Will
Blondynka zaraz po wejściu do pokoju postanowiła mnie kompletnie zignorować i usiadła na parapecie, następnie wpatrując się w widok za oknem. Ehh... no cóż, przecież wiedziałem, że to nie będzie takie proste. Dasz radę, Will – powiedziałem sobie w myślach.
Postanowiłem, że korzystając z okazji, zwiedzę sobie jej pokój. Ściany miały lawendowy kolor. Największym elementem było wielkie łóżko przy jednej ze ścian. Zasłane było fioletową pościelą, a u góry znajdowało się kilka fioletowych poduszek. Obok łóżka stała biała szafka nocna, na której znajdowała się lampka. Naprzeciwko łóżka stała ogromna biała szafa z rozsuwanymi na boki drzwiami. Na drewnianej podłodze znajdował się mały, biały, puchaty dywan. Natomiast koło drzwi stało biurko. Dziewczyna na chwile zainteresowała się moją wycieczką po pokoju i teraz wlepiała we mnie swoje błękitne oczy. Tak właściwie, piękne błękitne oczy. Parapet, na którym siedziała, był sporych rozmiarów, obity miękkim białym materiałem. Z tamtego miejsca miała świetny widok na okno i rozpościerające się za nim widoki.
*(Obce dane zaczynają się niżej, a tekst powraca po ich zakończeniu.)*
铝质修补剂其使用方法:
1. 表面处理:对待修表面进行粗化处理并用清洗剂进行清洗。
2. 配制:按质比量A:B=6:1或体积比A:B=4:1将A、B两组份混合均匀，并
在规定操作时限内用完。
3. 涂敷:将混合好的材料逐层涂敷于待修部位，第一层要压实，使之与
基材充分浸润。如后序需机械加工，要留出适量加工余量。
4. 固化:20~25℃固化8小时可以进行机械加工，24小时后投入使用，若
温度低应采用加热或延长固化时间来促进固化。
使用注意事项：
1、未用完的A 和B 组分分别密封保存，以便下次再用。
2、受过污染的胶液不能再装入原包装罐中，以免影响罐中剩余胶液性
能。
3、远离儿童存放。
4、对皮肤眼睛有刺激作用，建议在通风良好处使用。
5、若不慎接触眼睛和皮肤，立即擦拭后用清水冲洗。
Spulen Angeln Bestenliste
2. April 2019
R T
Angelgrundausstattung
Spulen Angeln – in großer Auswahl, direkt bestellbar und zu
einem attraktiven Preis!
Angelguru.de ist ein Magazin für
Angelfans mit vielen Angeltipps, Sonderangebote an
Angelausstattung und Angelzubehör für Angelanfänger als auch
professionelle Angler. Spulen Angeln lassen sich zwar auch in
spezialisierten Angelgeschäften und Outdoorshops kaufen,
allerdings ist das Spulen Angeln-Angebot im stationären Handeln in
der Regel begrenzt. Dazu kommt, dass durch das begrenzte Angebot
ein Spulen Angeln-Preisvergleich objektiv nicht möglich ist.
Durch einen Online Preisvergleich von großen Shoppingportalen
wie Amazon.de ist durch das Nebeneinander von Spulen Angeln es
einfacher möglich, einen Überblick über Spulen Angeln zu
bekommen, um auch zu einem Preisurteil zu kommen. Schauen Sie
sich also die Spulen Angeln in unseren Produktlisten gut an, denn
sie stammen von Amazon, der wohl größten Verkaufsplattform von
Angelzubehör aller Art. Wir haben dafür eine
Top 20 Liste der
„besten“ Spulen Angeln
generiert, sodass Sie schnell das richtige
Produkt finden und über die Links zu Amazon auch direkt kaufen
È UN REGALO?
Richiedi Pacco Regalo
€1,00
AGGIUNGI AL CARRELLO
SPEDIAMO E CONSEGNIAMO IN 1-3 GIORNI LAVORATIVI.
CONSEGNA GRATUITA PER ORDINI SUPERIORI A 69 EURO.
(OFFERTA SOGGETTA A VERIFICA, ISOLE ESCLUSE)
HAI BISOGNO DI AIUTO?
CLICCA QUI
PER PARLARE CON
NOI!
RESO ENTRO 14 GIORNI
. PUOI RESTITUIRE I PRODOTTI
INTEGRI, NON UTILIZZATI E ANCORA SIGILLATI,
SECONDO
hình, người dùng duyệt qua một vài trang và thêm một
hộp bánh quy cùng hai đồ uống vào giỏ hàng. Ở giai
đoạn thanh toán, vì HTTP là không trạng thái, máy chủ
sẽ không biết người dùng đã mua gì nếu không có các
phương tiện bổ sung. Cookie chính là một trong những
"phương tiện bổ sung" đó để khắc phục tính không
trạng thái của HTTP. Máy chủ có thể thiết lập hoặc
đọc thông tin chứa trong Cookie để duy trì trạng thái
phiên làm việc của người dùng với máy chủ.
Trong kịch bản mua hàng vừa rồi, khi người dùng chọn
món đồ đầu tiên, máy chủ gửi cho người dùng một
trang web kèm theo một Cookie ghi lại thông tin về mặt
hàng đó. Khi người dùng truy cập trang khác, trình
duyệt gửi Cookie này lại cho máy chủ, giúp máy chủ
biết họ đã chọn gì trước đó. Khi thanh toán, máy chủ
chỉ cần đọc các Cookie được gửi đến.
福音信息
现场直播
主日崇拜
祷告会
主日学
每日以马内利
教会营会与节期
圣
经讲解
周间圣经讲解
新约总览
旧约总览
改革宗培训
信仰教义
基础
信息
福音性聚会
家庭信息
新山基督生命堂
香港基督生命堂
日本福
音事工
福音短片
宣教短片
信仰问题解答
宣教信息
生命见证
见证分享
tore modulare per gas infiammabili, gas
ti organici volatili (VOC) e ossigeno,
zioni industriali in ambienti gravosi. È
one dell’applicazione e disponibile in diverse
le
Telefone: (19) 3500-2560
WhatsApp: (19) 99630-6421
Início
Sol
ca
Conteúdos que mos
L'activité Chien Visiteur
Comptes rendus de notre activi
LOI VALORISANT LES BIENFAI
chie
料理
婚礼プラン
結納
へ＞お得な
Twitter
W całym pokoju znajdowało się sporo elementów dekoracyjnych, które dodawały wnętrzu ciepła i charakteru. Było widać, że włożyła w ten wystrój sporo siły i czasu, a przede wszystkim serca. Jednak elementem, który mnie najbardziej zainteresował, było wielkie drzewo znajdujące się nad łóżkiem.
Z grubego pnia wychodziło dużo gałęzi na których znajdowało się mnóstwo zdjęć. Zainteresowany podszedłem bliżej, by lepiej się przyjrzeć. Od razu zauważyłem, że były to zdjęcia z różnych okresów jej życia. Zadziwiające było to, że na każdym z nich się uśmiechała.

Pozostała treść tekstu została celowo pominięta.